_Work order_: Print verbatim the lines from the beginning of the entries through the line containing "(459, 128) = (494, 108): wall", both ends included. Pictures should be left out.

Coordinate-based object records:

>>

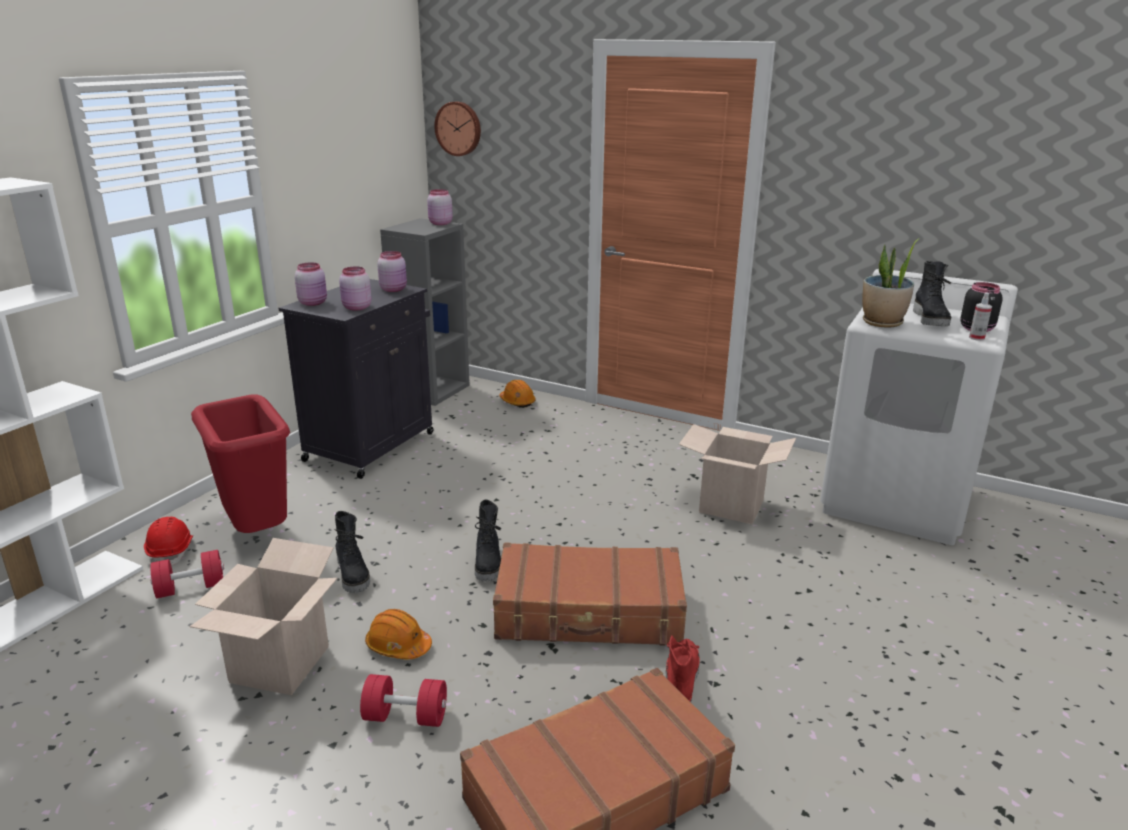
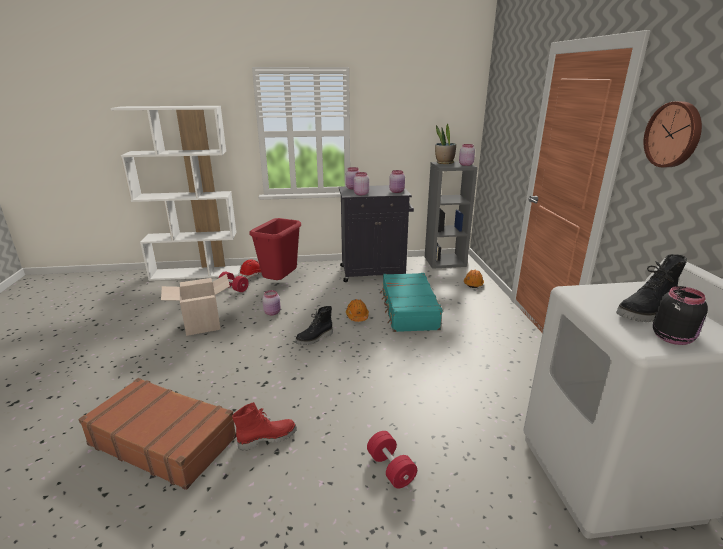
camera: 55 degrees right, 0 degrees up
(354, 575) = (273, 312): black boot -> pink jar
(398, 646) = (233, 343): orange hard hat -> orange hard hat (357, 316)
(406, 716) = (188, 366): red dumbbell -> red dumbbell (390, 468)
(459, 128) = (494, 108): wall clock -> wall clock (674, 135)
(516, 467) = (408, 310): none -> turquoise suitcase
(589, 613) = (302, 383): brown suitcase -> none
(731, 506) = (472, 393): cardboard box -> none
(882, 323) = (586, 295): potted plant -> potted plant (444, 163)
(976, 338) = (642, 342): spray bottle -> none

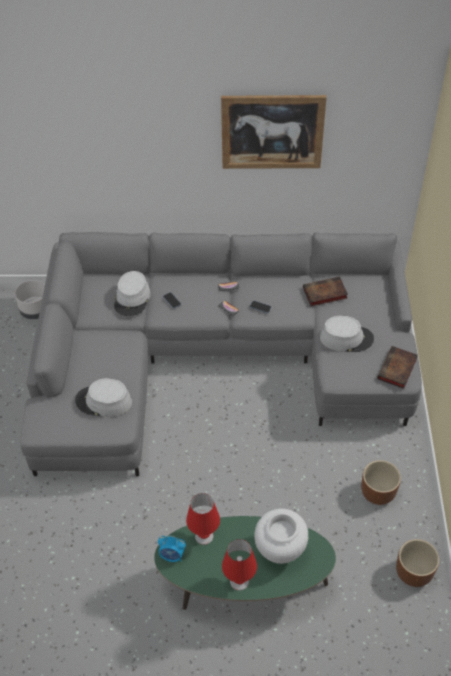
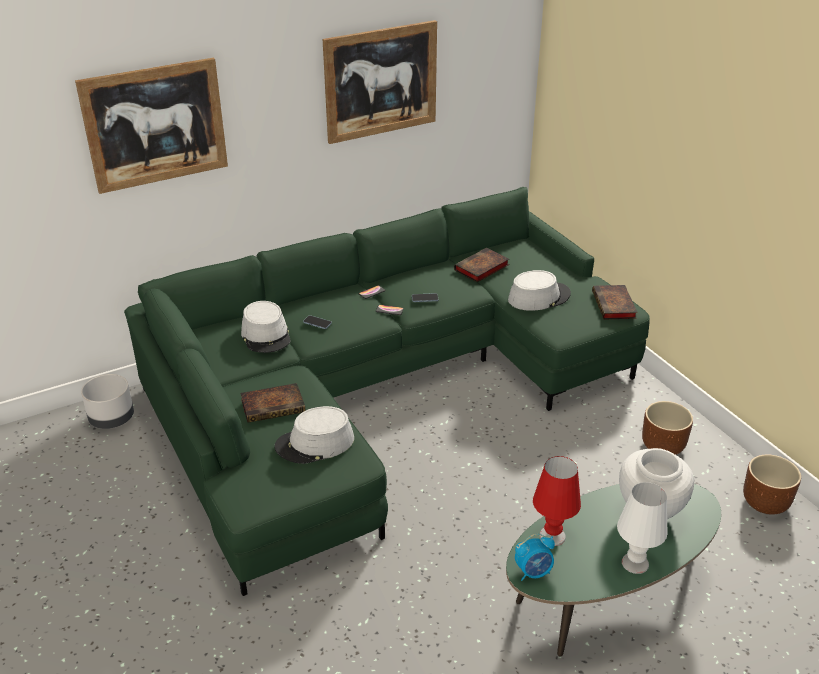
camera: 30 degrees left, 15 degrees down
(83, 133) = (155, 125): none -> picture
(99, 360) = (274, 405): none -> book
(214, 357) = (378, 390): grey sofa -> green sofa
(239, 581) = (635, 563): red table lamp -> white table lamp

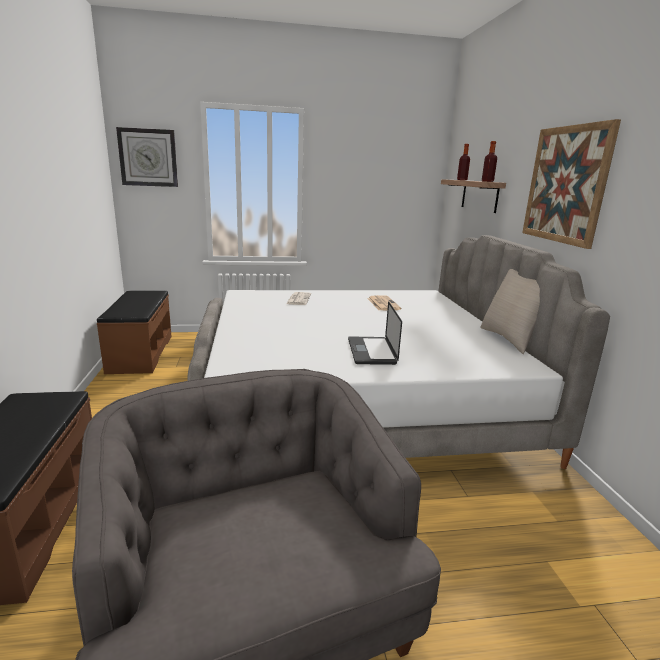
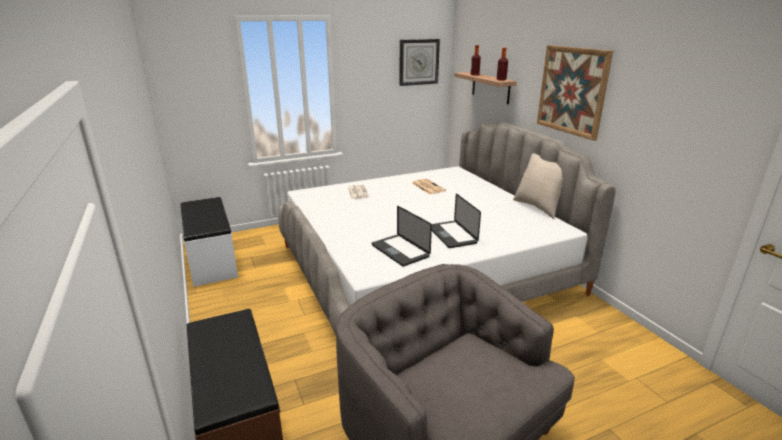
camera: 15 degrees left, 5 degrees up
(140, 353) = (211, 260): brown bench -> white bench
(148, 157) = (187, 73): wall clock -> wall clock (418, 62)
(293, 358) = (400, 251): none -> laptop

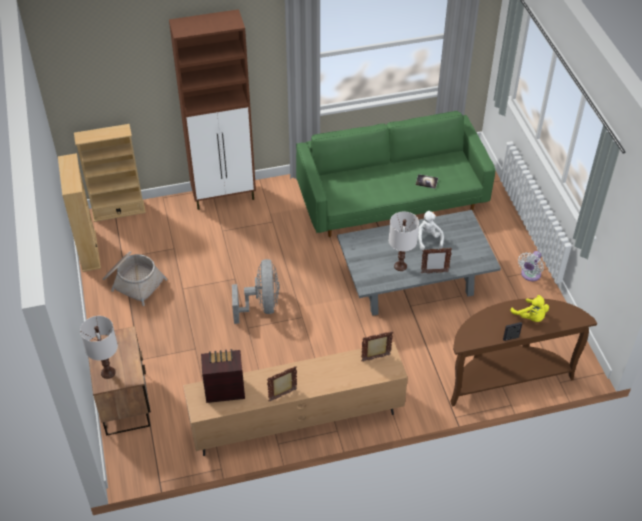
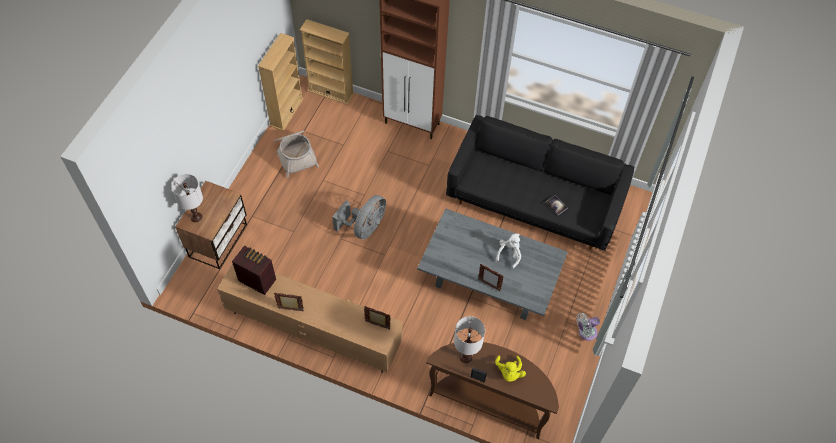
camera: 35 degrees right, 10 degrees up
(391, 199) = (534, 201): green sofa -> black sofa
(400, 266) = (468, 264): white table lamp -> white table lamp (465, 357)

<<

_Task solution_:
camera: 55 degrees right, 0 degrees up
(354, 575) = (273, 312): black boot -> pink jar
(398, 646) = (233, 343): orange hard hat -> orange hard hat (357, 316)
(406, 716) = (188, 366): red dumbbell -> red dumbbell (390, 468)
(459, 128) = (494, 108): wall clock -> wall clock (674, 135)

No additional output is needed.